Турция. Записки русского путешественника - Курбатов Валентин Яковлевич - Страница 13
- Предыдущая
- 13/51
- Следующая
Городок окажется из «привозных» — мусульмане из Македонии «поменялись» по воле Ататюрка со здешними греками после турецкой революции (исторические перетасовки народов рано или поздно непременно отзываются страданием, и, возвращаясь в некогда родную землю, потомки изгнанников или переселенцев уже чувствуют ее чужой). Очевидно, греки так же доканывают там, в Македонии, брошенные мечети.
Все это говорит только о том, что мы все еще дети в вере и властвует над нами не она, а политика и животное чувство природы, которая вершит свой злой закон, ожидая нашего пробуждения.
В последнюю церковь залезешь уже просто на животе. Забвение затягивает их осыпью земли и камня, пока не останется вот такая щель. Затянется и она, дожидаясь дня, когда любопытное человечество, устав от современности, не копнет здесь, как копнуло в Мирах и Трое, в Патаре и Сиде, чтобы остановиться в изумлении, какие миры и какие великие цивилизации таит в своих песках и хищных кустарниках эта потрясающая воображение страна.
Потихоньку дотянешься и до дальнего уже каппадокийского городка Соганли. Поднимешься в церковь неведомого тебе св. Карабаса с фресками X века, и опять станет жалко, что они уже трудно читаются и что глаза опять вынуты до штукатурки, хотя по упругой свежести линии видно, как наивен, но и как свободен был мастер.
Особенно жалко, что фрески исцарапаны не латинскими и не арабскими надписями, а скорописью туристических греков, которые уже не узнают здесь своего храма или тоже настолько механизировались в вере, что им уж не до воспоминаний прародины — успеть бы имя свое прокричать, — бедные тиражированные, вооруженные напрасной школой Геростраты. То же и в церкви Св. Варвары, и в армянской по другую сторону долины, такой высокой и так верно использовавшей готовую скалу, такой чистой формы и твердой традиции, что хоть Нарекаци в ней читай:
Во имя всех апостолов святых,
Во имя благоизбранных Твоих,
Благословляемых Твоею дланью,
Создавшей твердь и все, что в мире есть,
Которым я в другом своем писанье
По мере сил воздал хвалу и честь;
Во имя их любви и совершенства
Без милости меня Ты не оставь
И на стезю желанного блаженства
Их указаньем пастырским направь.

_Условия заданий_
**1.** К какому веку относятся фрески в церкви св. Карабаса, согласно тексту?
**2.** Замените «мусульмане» на «жители» во фрагменте текста от «Турция. Записки русского» до «Македонии, брошенные мечети.» и приведите этот фрагмент целиком.
**3.** Соответствуют ли тексту следующие утверждения? На каждое ответьте «да» или «нет» и приведите точную цитату из текста, которая это решает.
(a) Городок Соганли находится в Каппадокии.
(b) Фрески исцарапаны арабскими надписями.
(c) В церкви св. Карабаса есть фрески X века.
Опирайтесь только на исходный текст.

_Предоставленные данные_
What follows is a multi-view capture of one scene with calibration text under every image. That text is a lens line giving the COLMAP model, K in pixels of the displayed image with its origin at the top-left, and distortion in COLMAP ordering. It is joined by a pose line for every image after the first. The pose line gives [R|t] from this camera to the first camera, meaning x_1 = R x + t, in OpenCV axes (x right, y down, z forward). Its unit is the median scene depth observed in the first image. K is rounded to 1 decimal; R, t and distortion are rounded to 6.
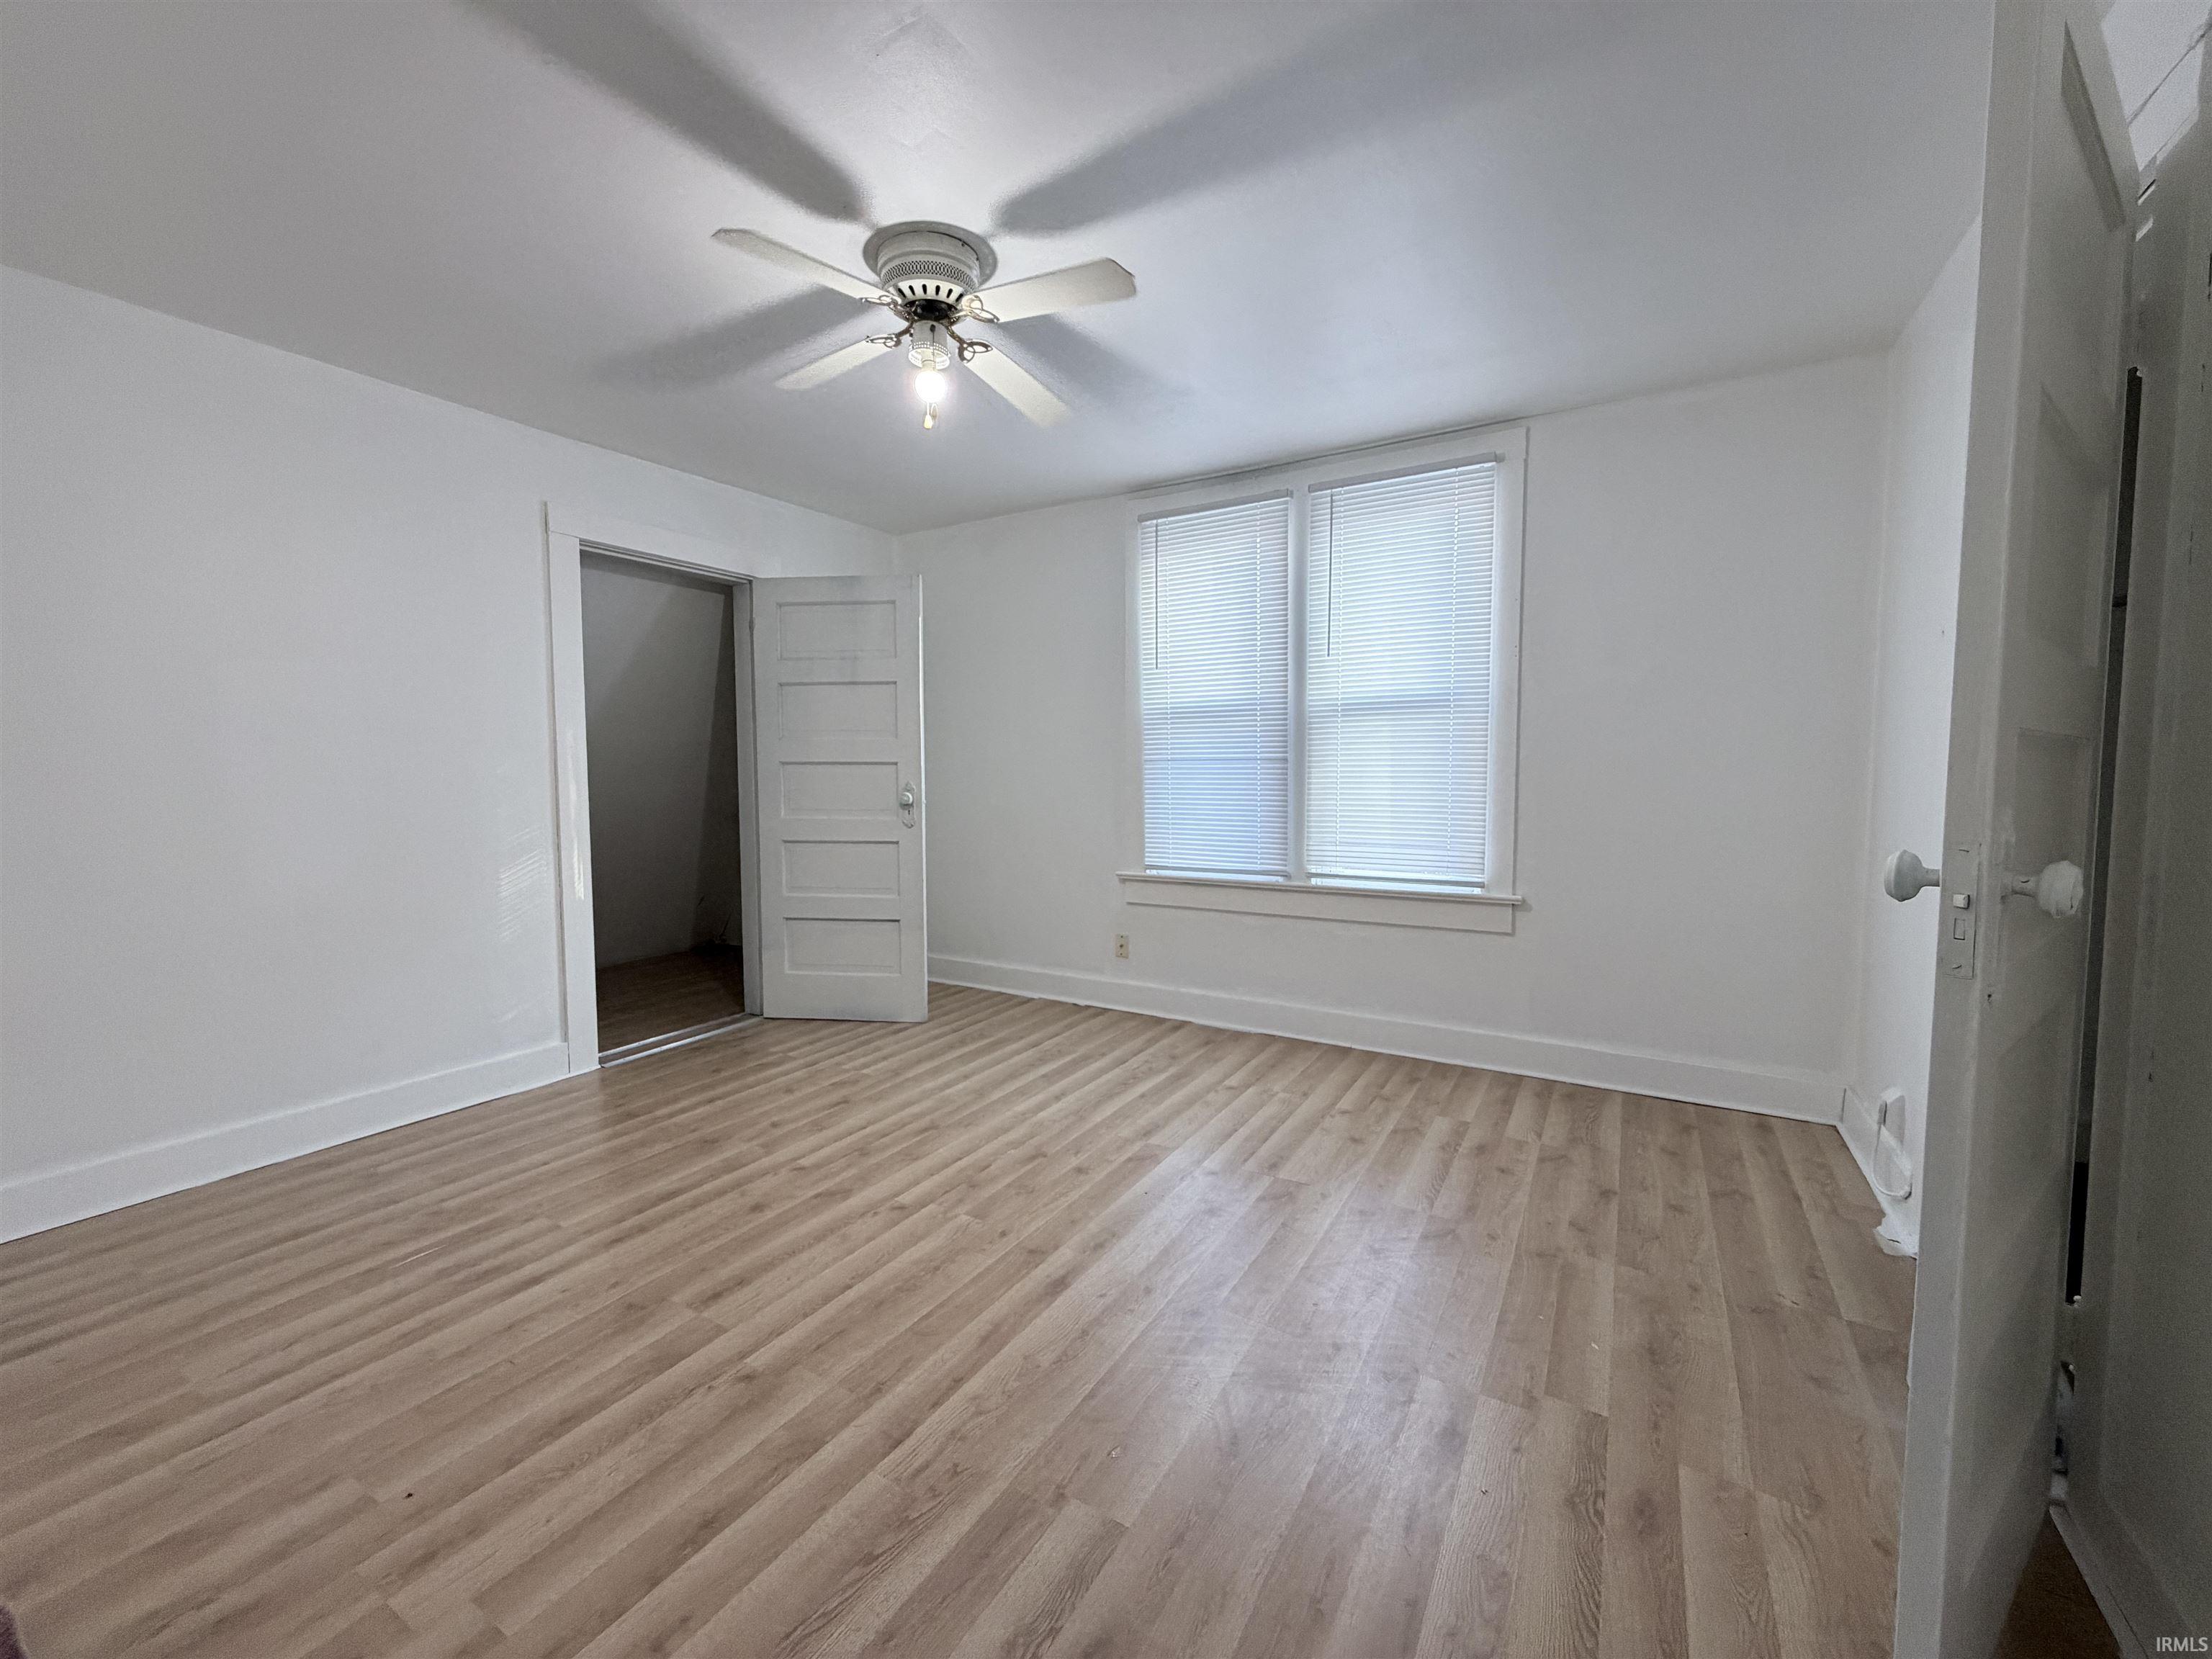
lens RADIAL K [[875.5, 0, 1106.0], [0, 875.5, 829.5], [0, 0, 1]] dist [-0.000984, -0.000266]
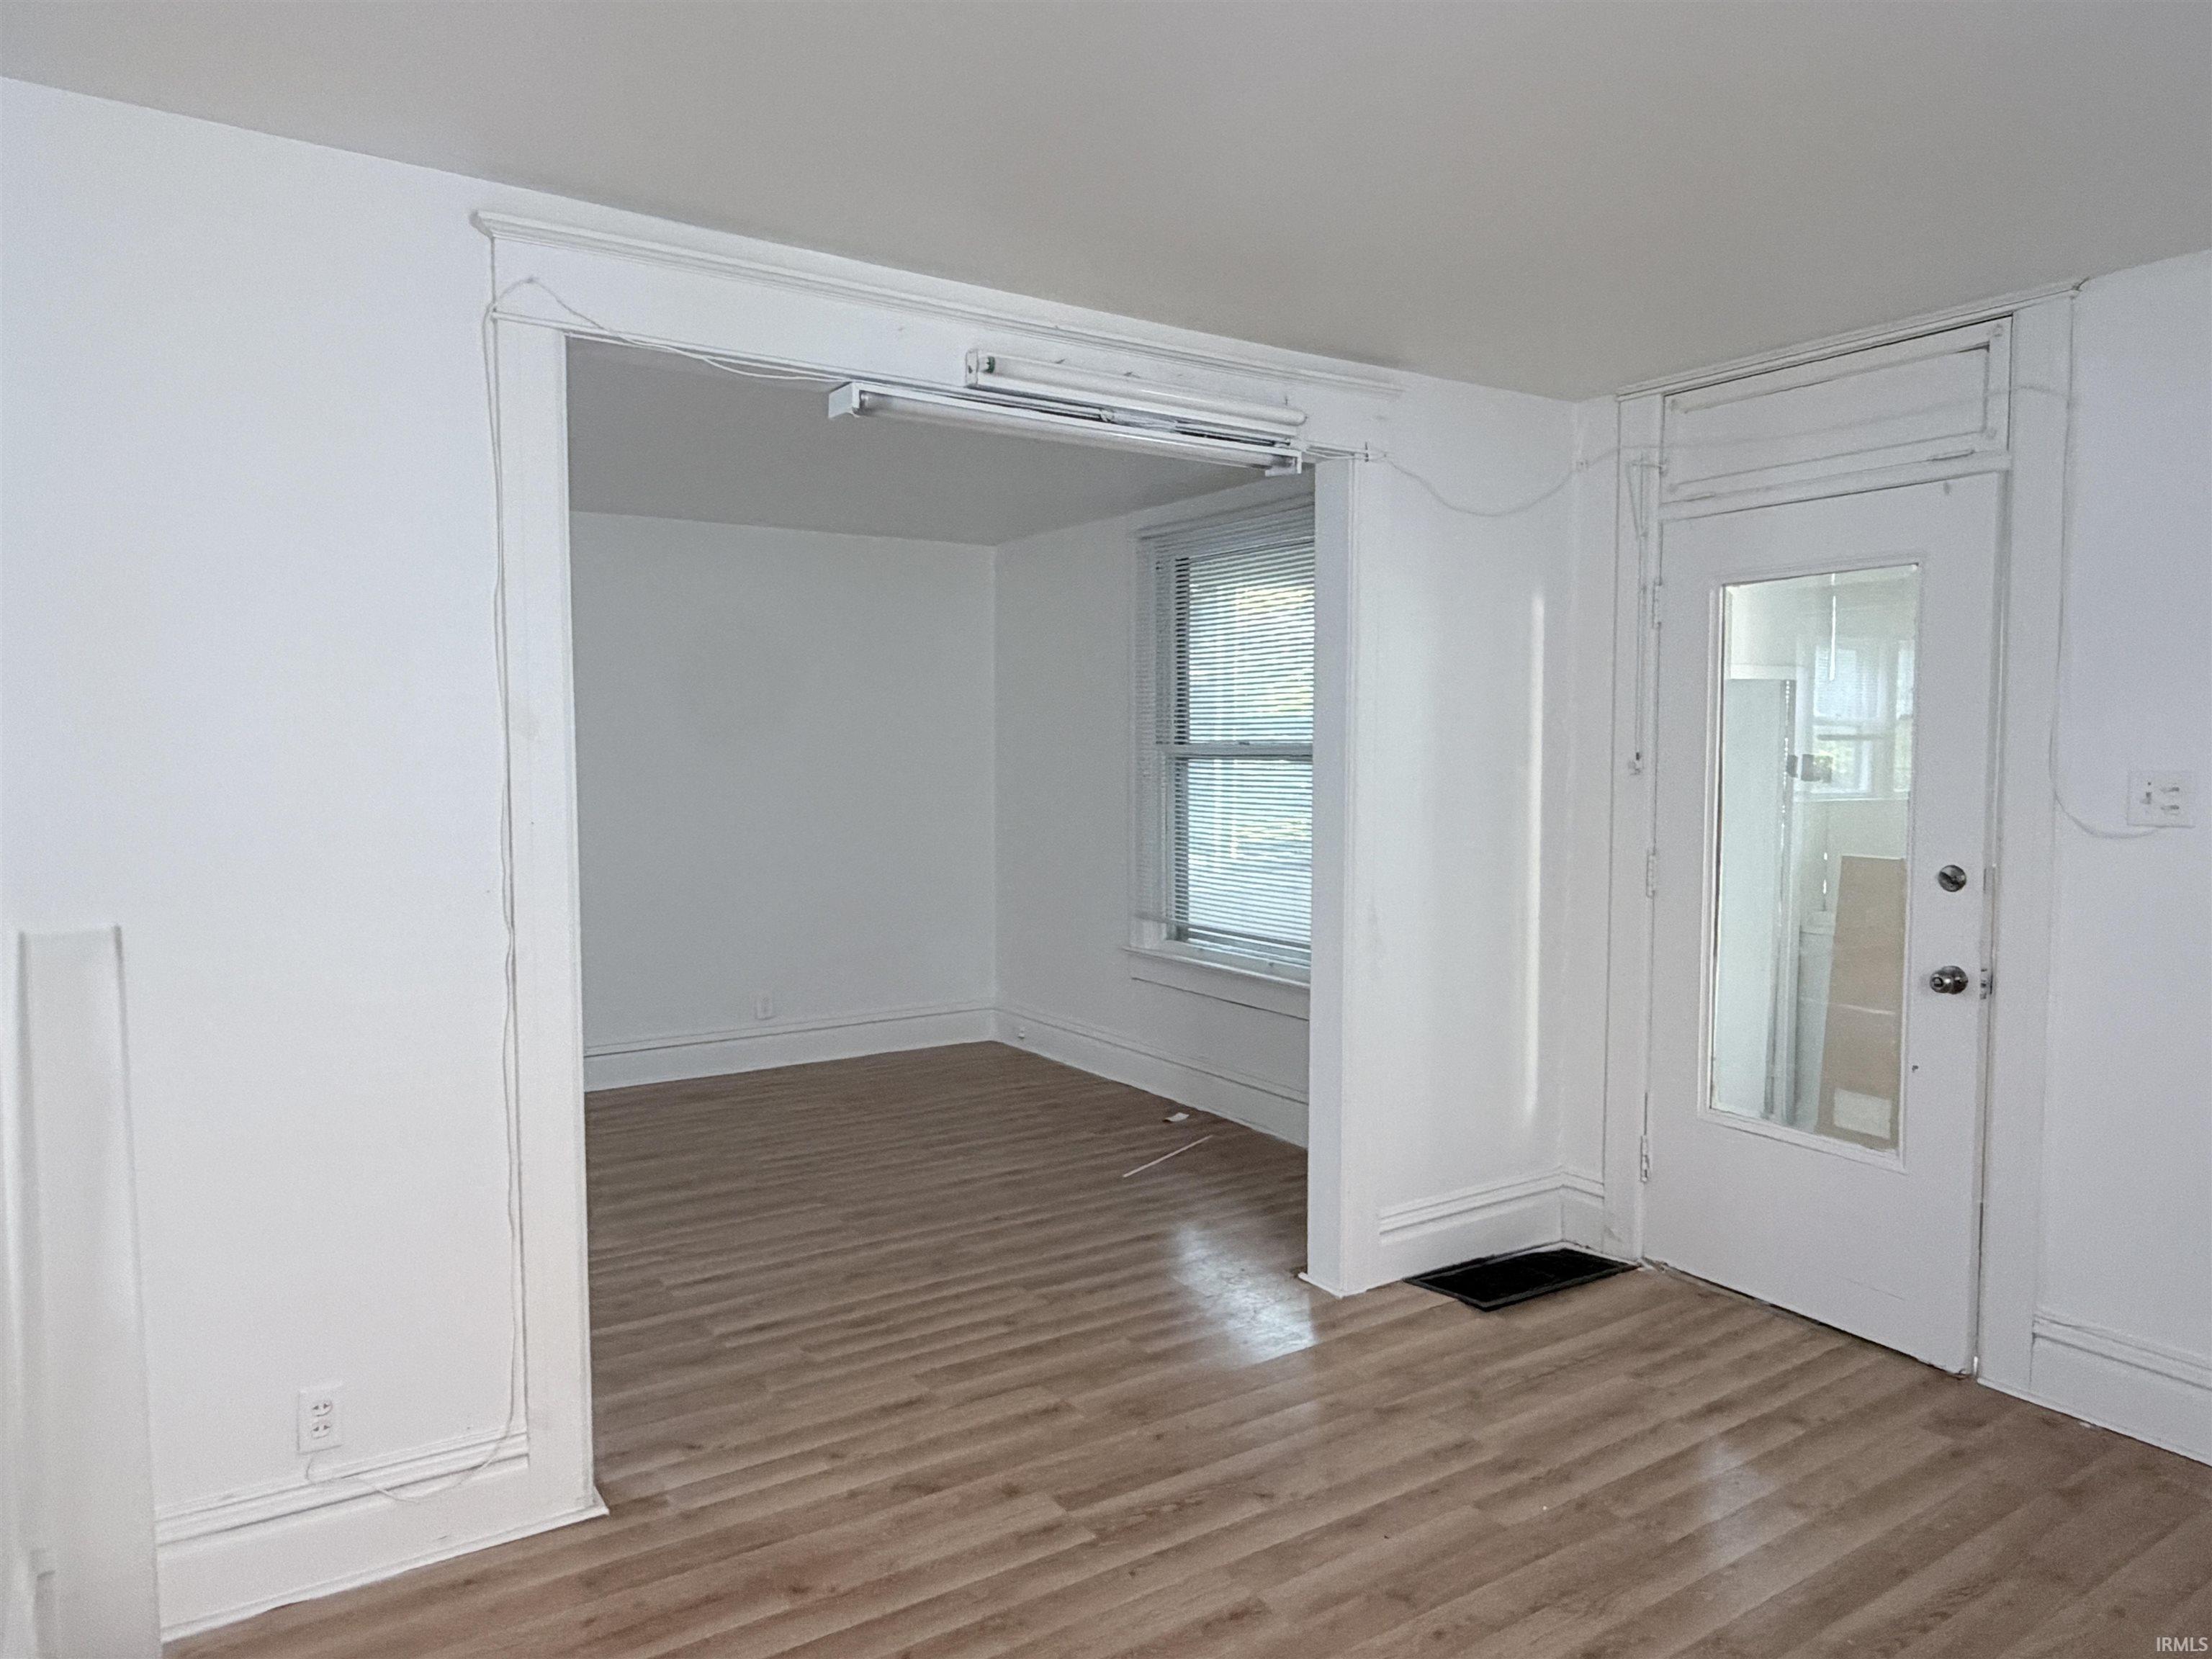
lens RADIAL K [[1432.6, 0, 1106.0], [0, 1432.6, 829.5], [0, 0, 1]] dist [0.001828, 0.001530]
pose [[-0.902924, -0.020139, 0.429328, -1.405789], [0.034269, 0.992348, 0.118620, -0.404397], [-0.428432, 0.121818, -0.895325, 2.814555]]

--

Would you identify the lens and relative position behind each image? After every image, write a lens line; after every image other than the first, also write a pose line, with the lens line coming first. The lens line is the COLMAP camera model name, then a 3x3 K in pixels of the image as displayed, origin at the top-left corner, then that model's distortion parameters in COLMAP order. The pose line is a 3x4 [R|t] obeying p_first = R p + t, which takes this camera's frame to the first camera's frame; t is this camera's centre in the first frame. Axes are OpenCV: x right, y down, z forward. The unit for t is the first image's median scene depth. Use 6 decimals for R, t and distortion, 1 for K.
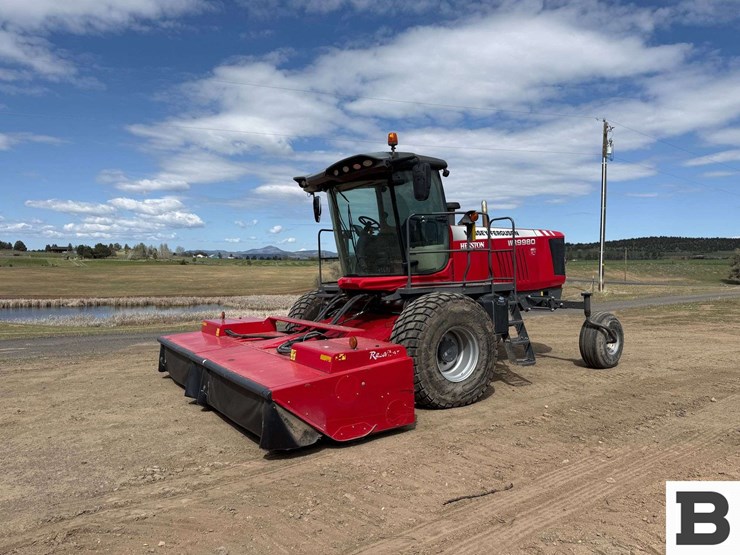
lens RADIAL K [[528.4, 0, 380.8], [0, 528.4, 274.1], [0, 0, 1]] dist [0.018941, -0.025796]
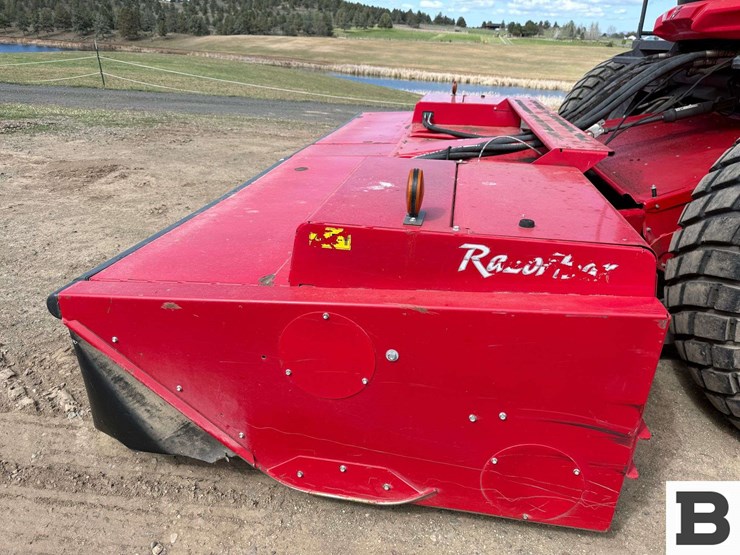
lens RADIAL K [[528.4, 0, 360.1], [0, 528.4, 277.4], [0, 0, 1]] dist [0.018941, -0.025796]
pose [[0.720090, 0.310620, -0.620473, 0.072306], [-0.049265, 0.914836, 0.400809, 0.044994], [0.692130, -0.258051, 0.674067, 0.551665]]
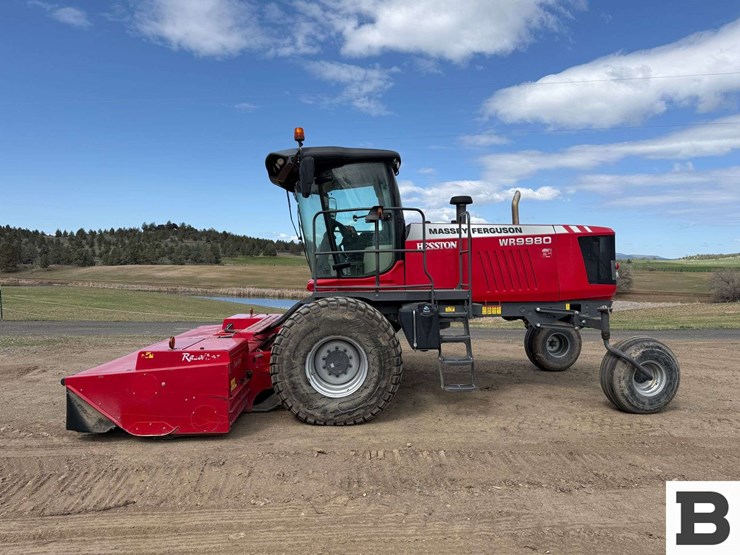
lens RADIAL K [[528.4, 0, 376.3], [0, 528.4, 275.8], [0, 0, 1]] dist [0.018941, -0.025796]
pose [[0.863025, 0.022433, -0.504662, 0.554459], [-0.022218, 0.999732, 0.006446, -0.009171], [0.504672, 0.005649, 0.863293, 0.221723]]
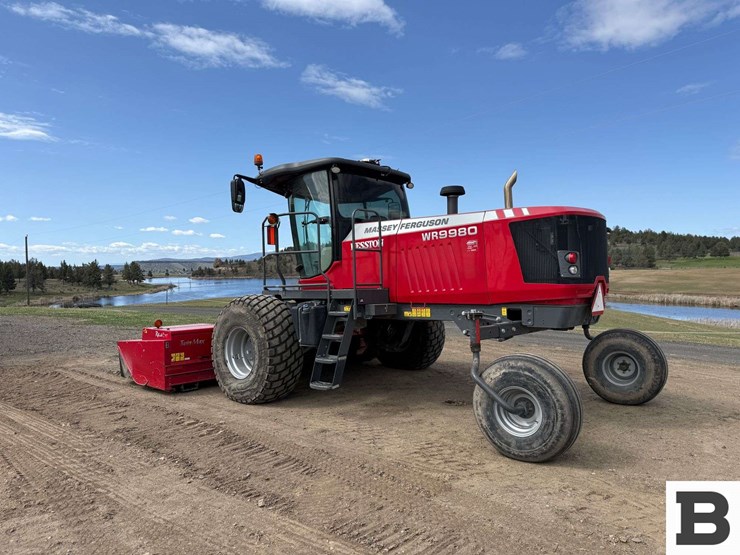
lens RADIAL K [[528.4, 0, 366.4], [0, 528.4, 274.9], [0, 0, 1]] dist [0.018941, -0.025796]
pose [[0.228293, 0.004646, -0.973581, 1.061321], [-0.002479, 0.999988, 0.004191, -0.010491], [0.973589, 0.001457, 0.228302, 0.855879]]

_Ответы к заданиям_
**1.** К X веку.

**2.**
Турция. Записки русского путешественника - Курбатов Валентин Яковлевич - Страница 13
- Предыдущая
- 13/51
- Следующая
Городок окажется из «привозных» — жители из Македонии «поменялись» по воле Ататюрка со здешними греками после турецкой революции (исторические перетасовки народов рано или поздно непременно отзываются страданием, и, возвращаясь в некогда родную землю, потомки изгнанников или переселенцев уже чувствуют ее чужой). Очевидно, греки так же доканывают там, в Македонии, брошенные мечети.

**3.**
(a) Да: «дальнего уже каппадокийского городка Соганли».
(b) Нет: «фрески исцарапаны не латинскими и не арабскими надписями, а скорописью туристических греков».
(c) Да: «в церковь неведомого тебе св. Карабаса с фресками X века».